* start Dataset records *

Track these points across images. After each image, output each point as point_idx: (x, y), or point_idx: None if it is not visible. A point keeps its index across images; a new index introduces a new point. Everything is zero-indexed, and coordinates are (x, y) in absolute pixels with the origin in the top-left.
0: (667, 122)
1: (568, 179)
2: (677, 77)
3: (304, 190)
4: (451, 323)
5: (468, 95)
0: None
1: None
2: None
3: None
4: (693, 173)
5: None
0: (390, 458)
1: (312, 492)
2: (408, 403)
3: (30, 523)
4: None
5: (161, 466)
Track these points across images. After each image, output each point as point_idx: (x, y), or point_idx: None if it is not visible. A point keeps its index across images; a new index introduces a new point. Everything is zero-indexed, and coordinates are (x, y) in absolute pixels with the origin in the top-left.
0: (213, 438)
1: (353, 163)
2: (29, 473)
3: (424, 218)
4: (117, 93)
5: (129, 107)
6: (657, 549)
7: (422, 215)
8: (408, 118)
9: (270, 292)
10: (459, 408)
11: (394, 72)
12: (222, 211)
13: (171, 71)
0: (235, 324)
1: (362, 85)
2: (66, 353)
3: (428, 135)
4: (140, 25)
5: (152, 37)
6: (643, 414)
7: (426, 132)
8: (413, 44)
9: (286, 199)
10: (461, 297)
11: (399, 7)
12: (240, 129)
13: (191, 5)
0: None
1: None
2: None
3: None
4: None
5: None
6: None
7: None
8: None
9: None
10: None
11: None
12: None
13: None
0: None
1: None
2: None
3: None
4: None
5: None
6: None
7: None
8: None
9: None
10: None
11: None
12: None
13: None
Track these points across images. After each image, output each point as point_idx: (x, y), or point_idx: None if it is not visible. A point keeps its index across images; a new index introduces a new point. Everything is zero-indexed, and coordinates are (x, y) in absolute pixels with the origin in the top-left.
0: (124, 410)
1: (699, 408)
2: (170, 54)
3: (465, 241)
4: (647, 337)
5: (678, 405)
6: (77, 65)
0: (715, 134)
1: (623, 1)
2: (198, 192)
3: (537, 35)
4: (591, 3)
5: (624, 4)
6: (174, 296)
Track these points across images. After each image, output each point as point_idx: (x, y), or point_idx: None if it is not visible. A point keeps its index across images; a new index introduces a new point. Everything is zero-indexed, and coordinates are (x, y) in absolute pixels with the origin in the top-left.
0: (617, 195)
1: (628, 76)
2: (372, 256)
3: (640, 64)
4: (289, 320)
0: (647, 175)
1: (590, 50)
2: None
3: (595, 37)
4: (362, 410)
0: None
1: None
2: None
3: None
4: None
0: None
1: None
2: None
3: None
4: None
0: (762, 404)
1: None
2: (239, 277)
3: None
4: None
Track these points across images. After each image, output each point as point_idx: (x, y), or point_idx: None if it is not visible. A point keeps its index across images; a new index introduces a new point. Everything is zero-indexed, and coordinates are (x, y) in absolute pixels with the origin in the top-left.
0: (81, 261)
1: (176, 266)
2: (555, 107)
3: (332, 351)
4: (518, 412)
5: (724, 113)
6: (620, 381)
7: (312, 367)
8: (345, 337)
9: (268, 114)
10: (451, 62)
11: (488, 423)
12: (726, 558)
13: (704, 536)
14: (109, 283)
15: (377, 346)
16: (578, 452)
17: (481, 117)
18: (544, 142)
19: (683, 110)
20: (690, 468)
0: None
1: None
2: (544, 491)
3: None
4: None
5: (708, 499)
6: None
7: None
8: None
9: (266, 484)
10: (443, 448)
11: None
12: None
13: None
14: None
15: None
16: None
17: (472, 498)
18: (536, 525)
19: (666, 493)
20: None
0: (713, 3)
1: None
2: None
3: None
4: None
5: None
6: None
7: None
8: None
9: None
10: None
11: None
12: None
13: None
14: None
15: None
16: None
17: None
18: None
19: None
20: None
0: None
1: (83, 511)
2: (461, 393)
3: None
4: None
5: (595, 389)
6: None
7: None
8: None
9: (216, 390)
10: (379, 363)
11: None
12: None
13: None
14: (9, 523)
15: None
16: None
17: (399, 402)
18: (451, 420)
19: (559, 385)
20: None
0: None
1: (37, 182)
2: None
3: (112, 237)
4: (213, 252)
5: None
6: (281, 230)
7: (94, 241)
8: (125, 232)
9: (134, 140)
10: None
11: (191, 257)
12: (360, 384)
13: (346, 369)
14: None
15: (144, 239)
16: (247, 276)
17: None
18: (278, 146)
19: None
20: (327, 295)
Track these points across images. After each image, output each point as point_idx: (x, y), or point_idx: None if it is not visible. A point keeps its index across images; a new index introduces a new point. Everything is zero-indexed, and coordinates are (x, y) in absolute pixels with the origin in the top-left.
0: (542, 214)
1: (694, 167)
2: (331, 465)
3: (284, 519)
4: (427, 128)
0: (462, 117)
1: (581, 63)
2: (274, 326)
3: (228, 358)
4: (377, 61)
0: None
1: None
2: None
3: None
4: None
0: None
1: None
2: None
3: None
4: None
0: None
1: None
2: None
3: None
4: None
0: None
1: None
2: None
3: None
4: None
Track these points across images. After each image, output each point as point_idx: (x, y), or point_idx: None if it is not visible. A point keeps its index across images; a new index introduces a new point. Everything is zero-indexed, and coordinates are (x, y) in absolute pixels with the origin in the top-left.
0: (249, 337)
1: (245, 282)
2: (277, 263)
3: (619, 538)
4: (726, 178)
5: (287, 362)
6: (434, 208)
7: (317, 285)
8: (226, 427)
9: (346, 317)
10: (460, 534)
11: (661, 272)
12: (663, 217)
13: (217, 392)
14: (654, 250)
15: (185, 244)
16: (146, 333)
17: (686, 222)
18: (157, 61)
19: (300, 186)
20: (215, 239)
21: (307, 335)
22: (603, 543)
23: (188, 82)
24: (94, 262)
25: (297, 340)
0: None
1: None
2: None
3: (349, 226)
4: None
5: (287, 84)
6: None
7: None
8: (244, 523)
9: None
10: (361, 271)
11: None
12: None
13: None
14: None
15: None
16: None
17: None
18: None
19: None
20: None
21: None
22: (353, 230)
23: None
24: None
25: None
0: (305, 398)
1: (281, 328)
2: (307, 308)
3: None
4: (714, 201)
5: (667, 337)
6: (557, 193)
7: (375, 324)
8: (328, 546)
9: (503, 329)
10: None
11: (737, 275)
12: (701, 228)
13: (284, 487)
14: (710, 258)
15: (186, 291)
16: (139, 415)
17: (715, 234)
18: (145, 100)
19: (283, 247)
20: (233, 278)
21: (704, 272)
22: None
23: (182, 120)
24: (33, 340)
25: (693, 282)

* end Dataset records *

Convert the entries above into a numbered list, starting at the first line and ending at the line that contains "6: (174, 296)". Include both of those lines and leave out any blank lines.

Written response:
1. Track these points across images. After each image, output each point as point_idx: (x, y), or point_idx: None if it is not visible. A point keeps its index across images; a new index introduces a new point. Everything is zero-indexed, and coordinates are (x, y) in absolute pixels with the origin in the top-left.
2. 0: (667, 122)
3. 1: (568, 179)
4. 2: (677, 77)
5. 3: (304, 190)
6. 4: (451, 323)
7. 5: (468, 95)
8. 0: None
9. 1: None
10. 2: None
11. 3: None
12. 4: (693, 173)
13. 5: None
14. 0: (390, 458)
15. 1: (312, 492)
16. 2: (408, 403)
17. 3: (30, 523)
18. 4: None
19. 5: (161, 466)
20. Track these points across images. After each image, output each point as point_idx: (x, y), or point_idx: None if it is not visible. A point keeps its index across images; a new index introduces a new point. Everything is zero-indexed, and coordinates are (x, y) in absolute pixels with the origin in the top-left.
21. 0: (213, 438)
22. 1: (353, 163)
23. 2: (29, 473)
24. 3: (424, 218)
25. 4: (117, 93)
26. 5: (129, 107)
27. 6: (657, 549)
28. 7: (422, 215)
29. 8: (408, 118)
30. 9: (270, 292)
31. 10: (459, 408)
32. 11: (394, 72)
33. 12: (222, 211)
34. 13: (171, 71)
35. 0: (235, 324)
36. 1: (362, 85)
37. 2: (66, 353)
38. 3: (428, 135)
39. 4: (140, 25)
40. 5: (152, 37)
41. 6: (643, 414)
42. 7: (426, 132)
43. 8: (413, 44)
44. 9: (286, 199)
45. 10: (461, 297)
46. 11: (399, 7)
47. 12: (240, 129)
48. 13: (191, 5)
49. 0: None
50. 1: None
51. 2: None
52. 3: None
53. 4: None
54. 5: None
55. 6: None
56. 7: None
57. 8: None
58. 9: None
59. 10: None
60. 11: None
61. 12: None
62. 13: None
63. 0: None
64. 1: None
65. 2: None
66. 3: None
67. 4: None
68. 5: None
69. 6: None
70. 7: None
71. 8: None
72. 9: None
73. 10: None
74. 11: None
75. 12: None
76. 13: None
77. Track these points across images. After each image, output each point as point_idx: (x, y), or point_idx: None if it is not visible. A point keeps its index across images; a new index introduces a new point. Everything is zero-indexed, and coordinates are (x, y) in absolute pixels with the origin in the top-left.
78. 0: (124, 410)
79. 1: (699, 408)
80. 2: (170, 54)
81. 3: (465, 241)
82. 4: (647, 337)
83. 5: (678, 405)
84. 6: (77, 65)
85. 0: (715, 134)
86. 1: (623, 1)
87. 2: (198, 192)
88. 3: (537, 35)
89. 4: (591, 3)
90. 5: (624, 4)
91. 6: (174, 296)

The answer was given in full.